| Problem description |
Your response should contain each line of the data that includes "Letters".

| Information provided |
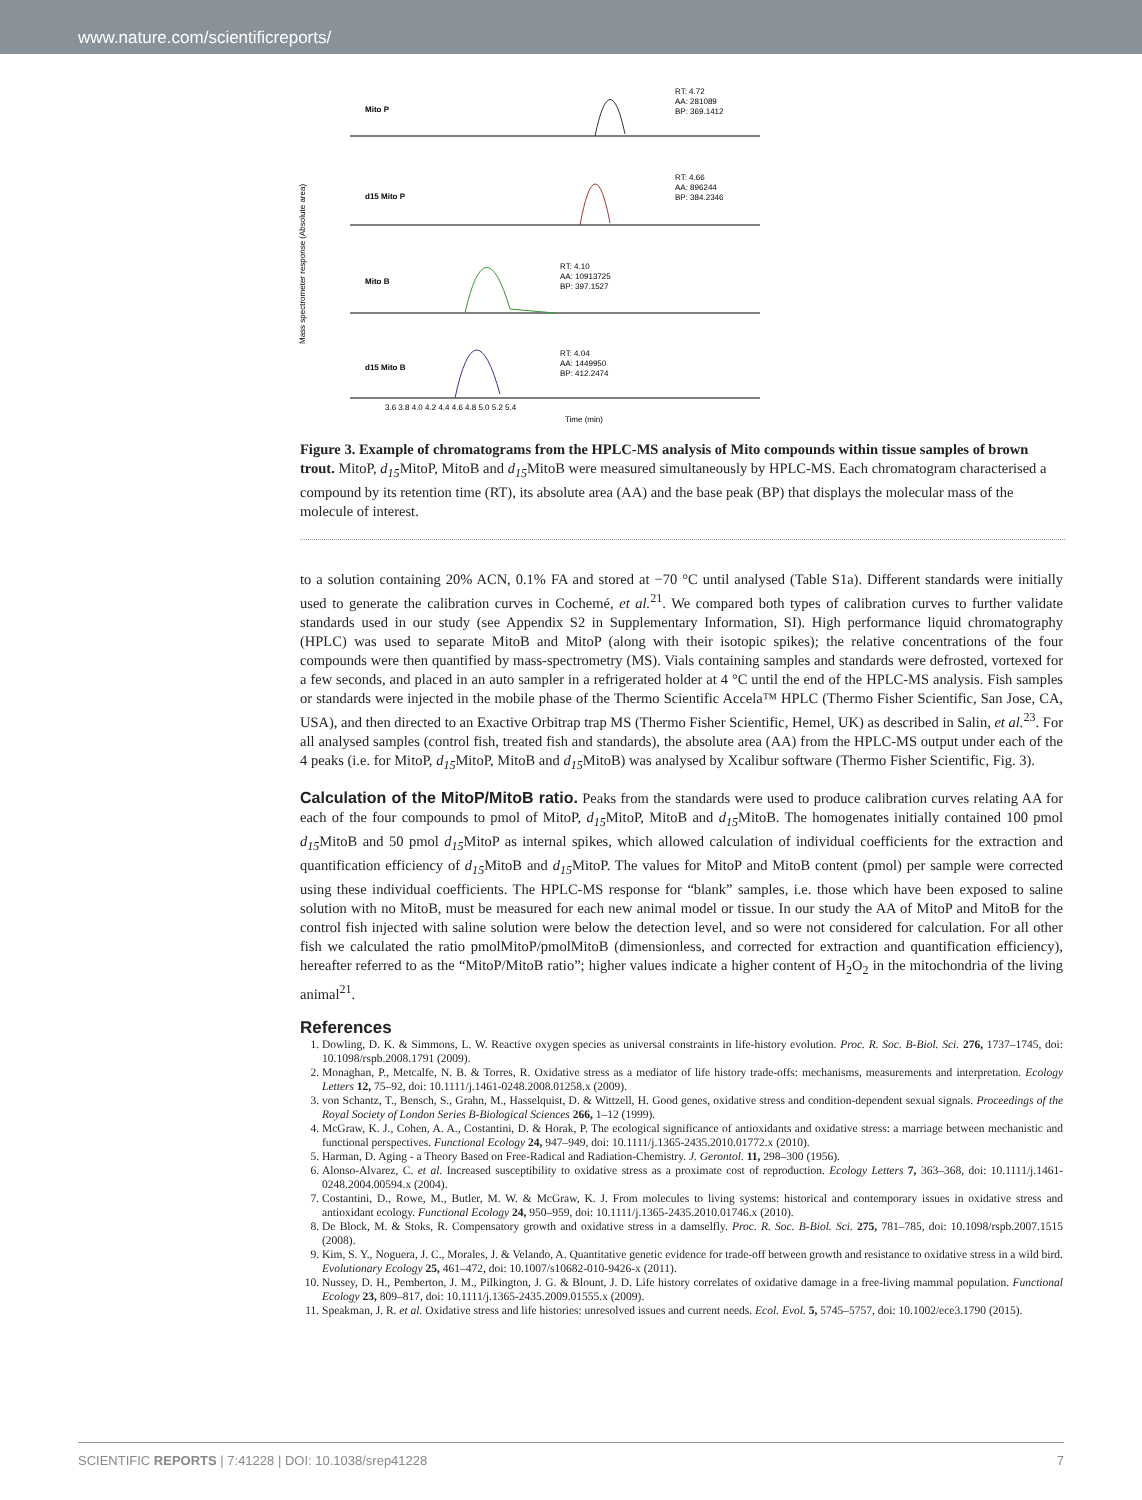www.nature.com/scientificreports/
Mass spectrometer response (Absolute area)
Mito P
d15 Mito P
Mito B
d15 Mito B
RT: 4.72
AA: 281089
BP: 369.1412
RT: 4.66
AA: 896244
BP: 384.2346
RT: 4.10
AA: 10913725
BP: 397.1527
RT: 4.04
AA: 1449950
BP: 412.2474
3.6 3.8 4.0 4.2 4.4 4.6 4.8 5.0 5.2 5.4
Time (min)
Figure 3. Example of chromatograms from the HPLC-MS analysis of Mito compounds within tissue samples of brown trout. MitoP, d<sub>15</sub> MitoP, MitoB and d<sub>15</sub> MitoB were measured simultaneously by HPLC-MS. Each chromatogram characterised a compound by its retention time (RT), its absolute area (AA) and the base peak (BP) that displays the molecular mass of the molecule of interest.
to a solution containing 20% ACN, 0.1% FA and stored at −70 °C until analysed (Table S1a). Different standards were initially used to generate the calibration curves in Cochemé, et al.<sup>21</sup>. We compared both types of calibration curves to further validate standards used in our study (see Appendix S2 in Supplementary Information, SI). High performance liquid chromatography (HPLC) was used to separate MitoB and MitoP (along with their isotopic spikes); the relative concentrations of the four compounds were then quantified by mass-spectrometry (MS). Vials containing samples and standards were defrosted, vortexed for a few seconds, and placed in an auto sampler in a refrigerated holder at 4 °C until the end of the HPLC-MS analysis. Fish samples or standards were injected in the mobile phase of the Thermo Scientific Accela™ HPLC (Thermo Fisher Scientific, San Jose, CA, USA), and then directed to an Exactive Orbitrap trap MS (Thermo Fisher Scientific, Hemel, UK) as described in Salin, et al.<sup>23</sup>. For all analysed samples (control fish, treated fish and standards), the absolute area (AA) from the HPLC-MS output under each of the 4 peaks (i.e. for MitoP, d<sub>15</sub> MitoP, MitoB and d<sub>15</sub> MitoB) was analysed by Xcalibur software (Thermo Fisher Scientific, Fig. 3).
Calculation of the MitoP/MitoB ratio. Peaks from the standards were used to produce calibration curves relating AA for each of the four compounds to pmol of MitoP, d<sub>15</sub> MitoP, MitoB and d<sub>15</sub> MitoB. The homogenates initially contained 100 pmol d<sub>15</sub> MitoB and 50 pmol d<sub>15</sub> MitoP as internal spikes, which allowed calculation of individual coefficients for the extraction and quantification efficiency of d<sub>15</sub> MitoB and d<sub>15</sub> MitoP. The values for MitoP and MitoB content (pmol) per sample were corrected using these individual coefficients. The HPLC-MS response for “blank” samples, i.e. those which have been exposed to saline solution with no MitoB, must be measured for each new animal model or tissue. In our study the AA of MitoP and MitoB for the control fish injected with saline solution were below the detection level, and so were not considered for calculation. For all other fish we calculated the ratio pmolMitoP/pmolMitoB (dimensionless, and corrected for extraction and quantification efficiency), hereafter referred to as the “MitoP/MitoB ratio”; higher values indicate a higher content of H<sub>2</sub>O<sub>2</sub> in the mitochondria of the living animal<sup>21</sup>.
References
1. Dowling, D. K. & Simmons, L. W. Reactive oxygen species as universal constraints in life-history evolution. Proc. R. Soc. B-Biol. Sci. 276, 1737–1745, doi: 10.1098/rspb.2008.1791 (2009).
2. Monaghan, P., Metcalfe, N. B. & Torres, R. Oxidative stress as a mediator of life history trade-offs: mechanisms, measurements and interpretation. Ecology Letters 12, 75–92, doi: 10.1111/j.1461-0248.2008.01258.x (2009).
3. von Schantz, T., Bensch, S., Grahn, M., Hasselquist, D. & Wittzell, H. Good genes, oxidative stress and condition-dependent sexual signals. Proceedings of the Royal Society of London Series B-Biological Sciences 266, 1–12 (1999).
4. McGraw, K. J., Cohen, A. A., Costantini, D. & Horak, P. The ecological significance of antioxidants and oxidative stress: a marriage between mechanistic and functional perspectives. Functional Ecology 24, 947–949, doi: 10.1111/j.1365-2435.2010.01772.x (2010).
5. Harman, D. Aging - a Theory Based on Free-Radical and Radiation-Chemistry. J. Gerontol. 11, 298–300 (1956).
6. Alonso-Alvarez, C. et al. Increased susceptibility to oxidative stress as a proximate cost of reproduction. Ecology Letters 7, 363–368, doi: 10.1111/j.1461-0248.2004.00594.x (2004).
7. Costantini, D., Rowe, M., Butler, M. W. & McGraw, K. J. From molecules to living systems: historical and contemporary issues in oxidative stress and antioxidant ecology. Functional Ecology 24, 950–959, doi: 10.1111/j.1365-2435.2010.01746.x (2010).
8. De Block, M. & Stoks, R. Compensatory growth and oxidative stress in a damselfly. Proc. R. Soc. B-Biol. Sci. 275, 781–785, doi: 10.1098/rspb.2007.1515 (2008).
9. Kim, S. Y., Noguera, J. C., Morales, J. & Velando, A. Quantitative genetic evidence for trade-off between growth and resistance to oxidative stress in a wild bird. Evolutionary Ecology 25, 461–472, doi: 10.1007/s10682-010-9426-x (2011).
10. Nussey, D. H., Pemberton, J. M., Pilkington, J. G. & Blount, J. D. Life history correlates of oxidative damage in a free-living mammal population. Functional Ecology 23, 809–817, doi: 10.1111/j.1365-2435.2009.01555.x (2009).
11. Speakman, J. R. et al. Oxidative stress and life histories: unresolved issues and current needs. Ecol. Evol. 5, 5745–5757, doi: 10.1002/ece3.1790 (2015).
SCIENTIFIC REPORTS | 7:41228 | DOI: 10.1038/srep41228 7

| Problem solution |
2. Monaghan, P., Metcalfe, N. B. & Torres, R. Oxidative stress as a mediator of life history trade-offs: mechanisms, measurements and interpretation. Ecology Letters 12, 75–92, doi: 10.1111/j.1461-0248.2008.01258.x (2009).
6. Alonso-Alvarez, C. et al. Increased susceptibility to oxidative stress as a proximate cost of reproduction. Ecology Letters 7, 363–368, doi: 10.1111/j.1461-0248.2004.00594.x (2004).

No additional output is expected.